Prompt
Copy every item below word for word, keeping each line as it is.

Input records
┌────────
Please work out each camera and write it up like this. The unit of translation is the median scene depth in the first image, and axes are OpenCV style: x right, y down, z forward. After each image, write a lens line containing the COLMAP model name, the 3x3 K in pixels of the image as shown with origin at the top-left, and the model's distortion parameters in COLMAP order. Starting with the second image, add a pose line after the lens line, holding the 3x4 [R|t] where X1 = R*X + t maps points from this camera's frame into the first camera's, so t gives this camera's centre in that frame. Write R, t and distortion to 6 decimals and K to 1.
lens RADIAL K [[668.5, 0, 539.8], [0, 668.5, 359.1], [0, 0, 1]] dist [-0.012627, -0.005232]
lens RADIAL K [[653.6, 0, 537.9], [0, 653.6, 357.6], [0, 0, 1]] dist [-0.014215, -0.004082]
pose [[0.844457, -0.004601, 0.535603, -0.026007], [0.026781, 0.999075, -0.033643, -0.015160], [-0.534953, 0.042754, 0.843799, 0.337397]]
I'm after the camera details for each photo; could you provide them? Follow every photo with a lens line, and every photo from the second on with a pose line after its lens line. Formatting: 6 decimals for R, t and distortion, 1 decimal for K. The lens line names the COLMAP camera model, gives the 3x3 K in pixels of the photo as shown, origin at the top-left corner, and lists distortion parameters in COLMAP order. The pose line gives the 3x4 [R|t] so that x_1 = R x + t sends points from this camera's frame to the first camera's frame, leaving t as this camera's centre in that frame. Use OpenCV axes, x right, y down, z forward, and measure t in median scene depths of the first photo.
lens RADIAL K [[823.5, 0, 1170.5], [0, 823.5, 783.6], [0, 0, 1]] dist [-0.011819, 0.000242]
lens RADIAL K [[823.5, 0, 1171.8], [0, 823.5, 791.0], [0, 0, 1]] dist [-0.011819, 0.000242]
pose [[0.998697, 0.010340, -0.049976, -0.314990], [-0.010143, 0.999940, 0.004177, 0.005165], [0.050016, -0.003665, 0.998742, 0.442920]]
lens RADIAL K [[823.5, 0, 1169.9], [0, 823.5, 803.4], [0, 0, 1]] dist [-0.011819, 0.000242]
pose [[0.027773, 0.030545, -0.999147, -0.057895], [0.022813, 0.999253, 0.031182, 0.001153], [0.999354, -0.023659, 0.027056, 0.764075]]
└────────
Exercise solution
Please work out each camera and write it up like this. The unit of translation is the median scene depth in the first image, and axes are OpenCV style: x right, y down, z forward. After each image, write a lens line containing the COLMAP model name, the 3x3 K in pixels of the image as shown with origin at the top-left, and the model's distortion parameters in COLMAP order. Starting with the second image, add a pose line after the lens line, holding the 3x4 [R|t] where X1 = R*X + t maps points from this camera's frame into the first camera's, so t gives this camera's centre in that frame. Write R, t and distortion to 6 decimals and K to 1.
lens RADIAL K [[668.5, 0, 539.8], [0, 668.5, 359.1], [0, 0, 1]] dist [-0.012627, -0.005232]
lens RADIAL K [[653.6, 0, 537.9], [0, 653.6, 357.6], [0, 0, 1]] dist [-0.014215, -0.004082]
pose [[0.844457, -0.004601, 0.535603, -0.026007], [0.026781, 0.999075, -0.033643, -0.015160], [-0.534953, 0.042754, 0.843799, 0.337397]]
I'm after the camera details for each photo; could you provide them? Follow every photo with a lens line, and every photo from the second on with a pose line after its lens line. Formatting: 6 decimals for R, t and distortion, 1 decimal for K. The lens line names the COLMAP camera model, gives the 3x3 K in pixels of the photo as shown, origin at the top-left corner, and lists distortion parameters in COLMAP order. The pose line gives the 3x4 [R|t] so that x_1 = R x + t sends points from this camera's frame to the first camera's frame, leaving t as this camera's centre in that frame. Use OpenCV axes, x right, y down, z forward, and measure t in median scene depths of the first photo.
lens RADIAL K [[823.5, 0, 1170.5], [0, 823.5, 783.6], [0, 0, 1]] dist [-0.011819, 0.000242]
lens RADIAL K [[823.5, 0, 1171.8], [0, 823.5, 791.0], [0, 0, 1]] dist [-0.011819, 0.000242]
pose [[0.998697, 0.010340, -0.049976, -0.314990], [-0.010143, 0.999940, 0.004177, 0.005165], [0.050016, -0.003665, 0.998742, 0.442920]]
lens RADIAL K [[823.5, 0, 1169.9], [0, 823.5, 803.4], [0, 0, 1]] dist [-0.011819, 0.000242]
pose [[0.027773, 0.030545, -0.999147, -0.057895], [0.022813, 0.999253, 0.031182, 0.001153], [0.999354, -0.023659, 0.027056, 0.764075]]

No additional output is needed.